“Granddaddy sent his compliments and regrets, but he says he is really too rheumatic to go out to dances,” answered Betty, slipping out of the rockaway.
“Nonsense, nonsense!” shouted the Major, who was big and florid and handsome. “The Colonel is as able to shake a leg as ever he was, by George! I hope Cesar has brought the fiddle, because we are reckoning upon him.”
“Yes, sirree,” answered Uncle Cesar, with important emphasis. “I got some rheumatiz, too, same like ole Marse, but mine is in my legs, thank God A’mighty, and ain’t tech my bow arm yet, praise the Lamb!”
Betty tripped up the steps, and Major Lindsay gallantly escorted her into the wide hall.
Within this great hall were Christmas mirth and cheeriness, and laughter and bright eyes and gay smiles. The house, following the plan of most houses of eastern Virginia, had a splendid great hall, big enough for a ball-room, and always used for dancing; for the people of Virginia are inveterate dancers, and a house is but poorly provided which cannot furnish space for balls. Holly wreaths were everywhere, and over each door was a sprig of mistletoe, causing the ladies to scamper through the doorways with little shrieks of laughter, while the gentlemen used strategies to intercept them.
Already dancing had begun, though the orchestra was by no means complete without Uncle Cesar. But the impatient young feet could not wait.
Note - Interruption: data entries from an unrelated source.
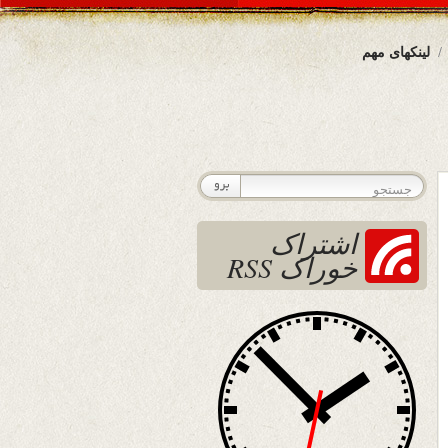
لینکهای مهم
اشتراک
خوراک RSS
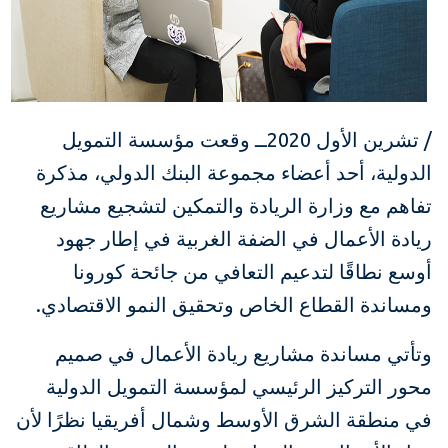
/ تشرين الأول 2020ــ وقعت مؤسسة التمويل
الدولية، أحد أعضاء مجموعة البنك الدولي، مذكرة
تفاهم مع وزارة الريادة والتمكين لتشجيع مشاريع
ريادة الأعمال في الضفة الغربية في إطار جهود
أوسع نطاقًا لتدعيم التعافي من جائحة كورونا
ومساندة القطاع الخاص وتحقيق النمو الاقتصادي.
وتأتي مساندة مشاريع ريادة الأعمال في صميم
محور التركيز الرئيسي لمؤسسة التمويل الدولية
في منطقة الشرق الأوسط وشمال أفريقيا نظرًا لأن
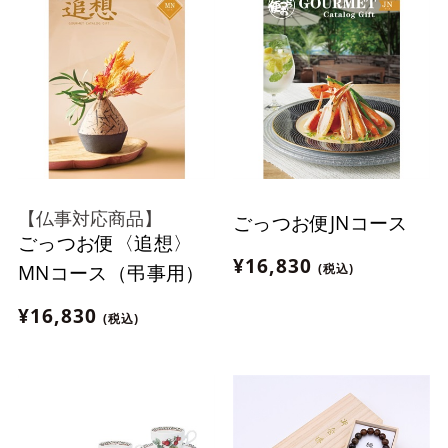
【仏事対応商品】
ごっつお便JNコース
ごっつお便〈追想〉
¥16,830
(税込)
MNコース（弔事用）
¥16,830
(税込)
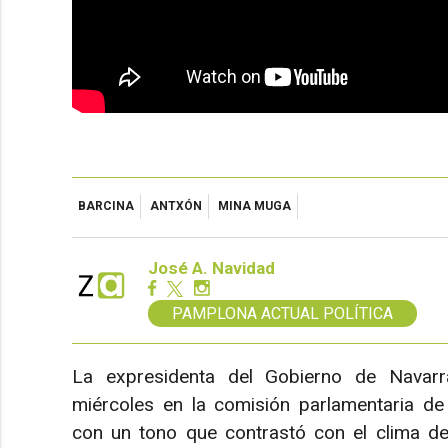
BARCINA
ANTXÓN
MINA MUGA
José A. Navidad
PAMPLONA ACTUAL POLÍTICA
La expresidenta del Gobierno de Navar
miércoles en la comisión parlamentaria de 
con un tono que contrastó con el clima de 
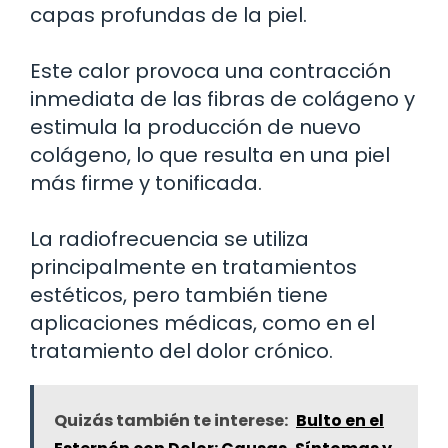
capas profundas de la piel.
Este calor provoca una contracción
inmediata de las fibras de colágeno y
estimula la producción de nuevo
colágeno, lo que resulta en una piel
más firme y tonificada.
La radiofrecuencia se utiliza
principalmente en tratamientos
estéticos, pero también tiene
aplicaciones médicas, como en el
tratamiento del dolor crónico.
Quizás también te interese:
Bulto en el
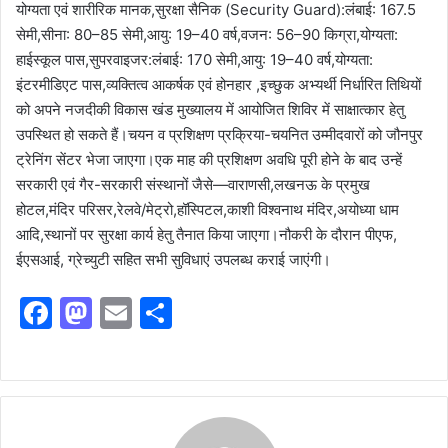
योग्यता एवं शारीरिक मानक,सुरक्षा सैनिक (Security Guard):लंबाई: 167.5
सेमी,सीना: 80–85 सेमी,आयु: 19–40 वर्ष,वजन: 56–90 किग्रा,योग्यता:
हाईस्कूल पास,सुपरवाइजर:लंबाई: 170 सेमी,आयु: 19–40 वर्ष,योग्यता:
इंटरमीडिएट पास,व्यक्तित्व आकर्षक एवं होनहार ,इच्छुक अभ्यर्थी निर्धारित तिथियों
को अपने नजदीकी विकास खंड मुख्यालय में आयोजित शिविर में साक्षात्कार हेतु
उपस्थित हो सकते हैं।चयन व प्रशिक्षण प्रक्रिया-चयनित उम्मीदवारों को जौनपुर
ट्रेनिंग सेंटर भेजा जाएगा।एक माह की प्रशिक्षण अवधि पूरी होने के बाद उन्हें
सरकारी एवं गैर-सरकारी संस्थानों जैसे—वाराणसी,लखनऊ के प्रमुख
होटल,मंदिर परिसर,रेलवे/मेट्रो,हॉस्पिटल,काशी विश्वनाथ मंदिर,अयोध्या धाम
आदि,स्थानों पर सुरक्षा कार्य हेतु तैनात किया जाएगा।नौकरी के दौरान पीएफ,
ईएसआई, ग्रेच्युटी सहित सभी सुविधाएं उपलब्ध कराई जाएंगी।
F
M
E
S
a
a
m
h
c
st
ai
ar
e
o
l
e
b
d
Isaac Minkins, a saddle-colored person, who combined the profession of driving a fish-cart in the day-time and fiddling in the evening, was the director of the orchestra, and his sole assistant, until Uncle Cesar arrived, was a coal black youth who also helped on the fish-cart, and who performed upon the concertina, or, as the negroes call it, the “lap organ.” Uncle Cesar, who was quickly hustled into the hall, promptly tuned up and played second fiddle.
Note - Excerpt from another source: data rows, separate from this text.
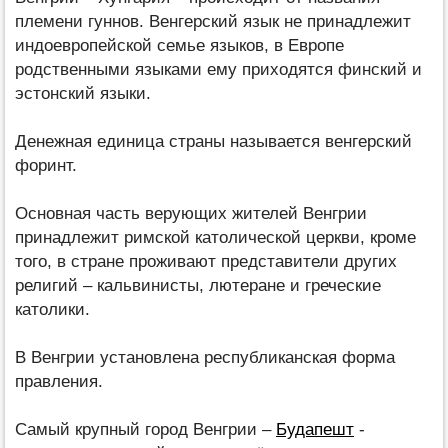
племени гуннов. Венгерский язык не принадлежит
индоевропейской семье языков, в Европе
родственными языками ему приходятся финский и
эстонский языки.
Денежная единица страны называется венгерский
форинт.
Основная часть верующих жителей Венгрии
принадлежит римской католической церкви, кроме
того, в стране проживают представители других
религий – кальвинисты, лютеране и греческие
католики.
В Венгрии установлена республиканская форма
правления.
Самый крупный город Венгрии –
Будапешт
-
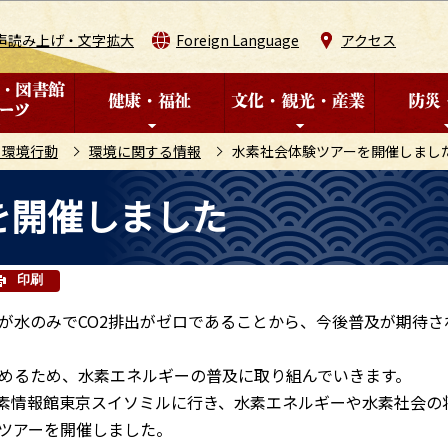
このページの本文へ移動
声読み上げ・文字拡大
Foreign Language
アクセス
・環境行動
環境に関する情報
水素社会体験ツアーを開催しまし
を開催しました
印刷
が水のみでCO2排出がゼロであることから、今後普及が期待さ
めるため、水素エネルギーの普及に取り組んでいきます。
素情報館東京スイソミルに行き、水素エネルギーや水素社会の
ツアーを開催しました。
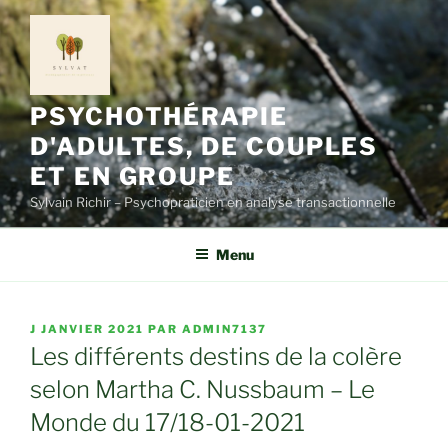
Aller
au
contenu
principal
PSYCHOTHÉRAPIE
D'ADULTES, DE COUPLES
ET EN GROUPE
Sylvain Richir – Psychopraticien en analyse transactionnelle
Menu
PUBLIÉ
J JANVIER 2021
PAR
ADMIN7137
LE
Les différents destins de la colère
selon Martha C. Nussbaum – Le
Monde du 17/18-01-2021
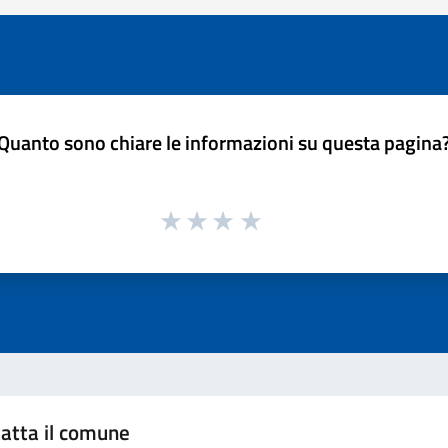
Quanto sono chiare le informazioni su questa pagina
atta il comune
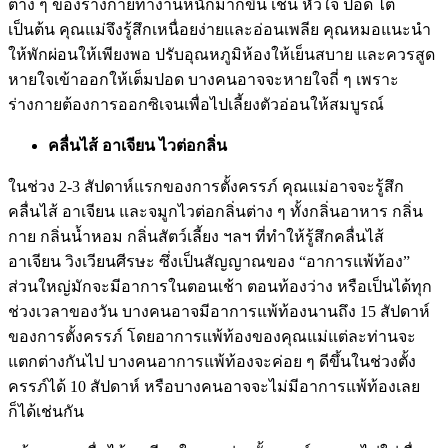
ต่าง ๆ ของร่างกายทำงานหนักมากขึ้น เช่น หัวใจ ปอด ไต
เป็นต้น คุณแม่จึงรู้สึกเหนื่อยง่ายและอ่อนเพลีย คุณหมอแนะนำ
ให้พักผ่อนให้เพียงพอ ปรับอุณหภูมิห้องให้เย็นสบาย และควรสูด
หายใจเข้าออกให้เต็มปอด บางคนอาจจะหายใจถี่ ๆ เพราะ
ร่างกายต้องการออกซิเจนเพื่อไปเลี้ยงตัวอ่อนให้สมบูรณ์
คลื่นไส้ อาเจียน ไวต่อกลิ่น
ในช่วง 2-3 สัปดาห์แรกของการตั้งครรภ์ คุณแม่อาจจะรู้สึก
คลื่นไส้ อาเจียน และจมูกไวต่อกลิ่นต่าง ๆ ทั้งกลิ่นอาหาร กลิ่น
กาย กลิ่นน้ำหอม กลิ่นสัตว์เลี้ยง ฯลฯ ที่ทำให้รู้สึกคลื่นไส้
อาเจียน วิงเวียนศีรษะ ซึ่งเป็นสัญญาณของ “อาการแพ้ท้อง”
ส่วนใหญ่มักจะมีอาการในตอนเช้า ตอนท้องว่าง หรือเป็นได้ทุก
ช่วงเวลาของวัน บางคนอาจมีอาการแพ้ท้องนานถึง 15 สัปดาห์
ของการตั้งครรภ์ โดยอาการแพ้ท้องของคุณแม่แต่ละท่านจะ
แตกต่างกันไป บางคนอาการแพ้ท้องจะค่อย ๆ ดีขึ้นในช่วงตั้ง
ครรภ์ได้ 10 สัปดาห์ หรือบางคนอาจจะไม่มีอาการแพ้ท้องเลย
ก็ได้เช่นกัน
By that time Betty had run upstairs, thrown off her cloak, taken one hasty but satisfactory view of herself in the mirror, and was stepping daintily down the staircase. Now, Betty, who was a scheming and designing creature, knew exactly how to descend the stairs into the dancing hall. This descent down the fine staircase in full view of the assembled company was an effective part of the programme, and the artful Betty, with an outspread fan in one hand and holding up her filmy white skirts with the other just enough to show her little white satin slippers, was the prettiest picture imaginable. So thought Lieutenant John Hope Fortescue of the United States Army, and several other admirers, both old and new. As Betty came down the stairs with what appeared to be unstudied grace, but was not, her soft eyes swept the dancers below, and she nodded and smiled back at those who recognized her. But she did not see Fortescue until she was almost at the last step, when he came forward and took her hand. He had been strikingly handsome in uniform, and he was scarcely less so in his well fitting evening clothes, although Betty, like all women, had a secret hankering for uniforms.
“Good evening, Miss Beverley,” said Fortescue, and Betty gave a pretty little start of real surprise.